JerusalemThe Holy City has an underworld.

While tourists and pilgrims spend most of their time above ground seeing the Dome of the Rock, the Via Dolorosa, and Jerusalem's many other attractions, a growing number of people are climbing down flights of ancient stairs to explore the cool vaults and winding tunnels built by generations of rulers and rebels.

The tunnels range from the underground cistern pictured here to ancient basements to a sewer thought to have been used by Jewish warriors fighting the Romans.

Once another tunnel is cleared and opened two months from now, there will be a mile of interconnected tunnels and rooms under Jerusalem. While that will make tours of underground Jerusalem more interesting, it will also make politics above ground more complicated.

Many Israelis point to the tunnels as proof that they were in the land first. This makes Palestinians see any new tunnel opening as another attempt to push them out of the city.

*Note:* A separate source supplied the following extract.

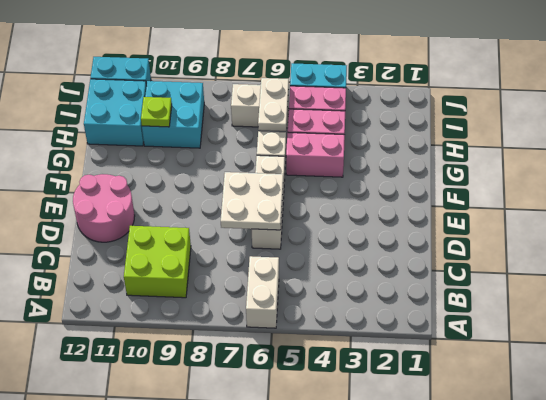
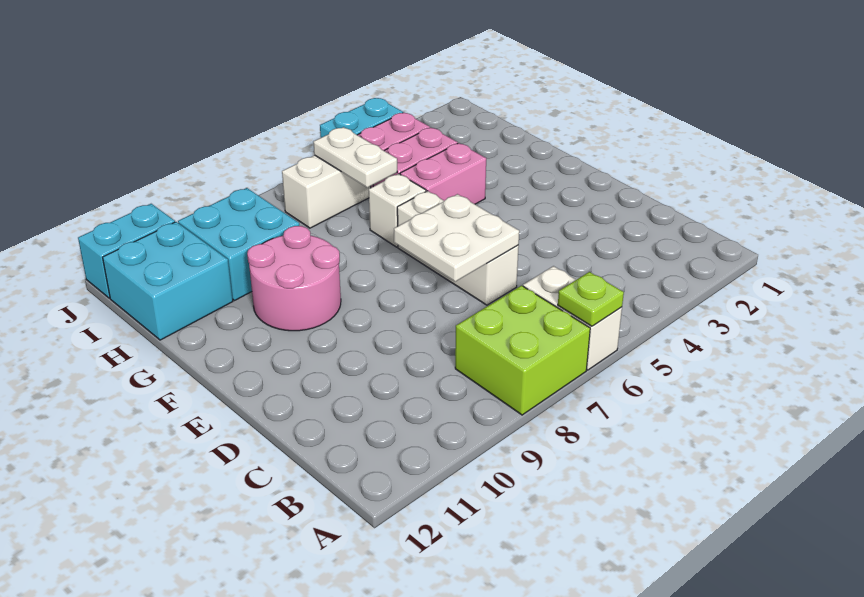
lime 2x2 brick [124,226,191,298] -> lime 2x2 brick moved to [455,286,590,415]
pink 2x2 round brick [73,174,135,242] -> pink 2x2 round brick moved to [247,226,341,331]
lime 1x1 plate [141,97,172,127] -> lime 1x1 plate moved to [558,272,624,326]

An excavation of a tunnel running from the Temple Mount, now the site of the Al-Aqsa Mosque, into the Palestinian neighborhood of Silwan, caused political tension earlier this year. Locals say that the archaeologists are trying to make a connection with the Jewish temple and Silwan as a justification for moving the Palestinians out. The Israeli archaeologists say they're merely investigating history.

This is normal in Israel. There are in fact two Jerusalems, with two very different accounts of history. And that argument is now literally on two levels.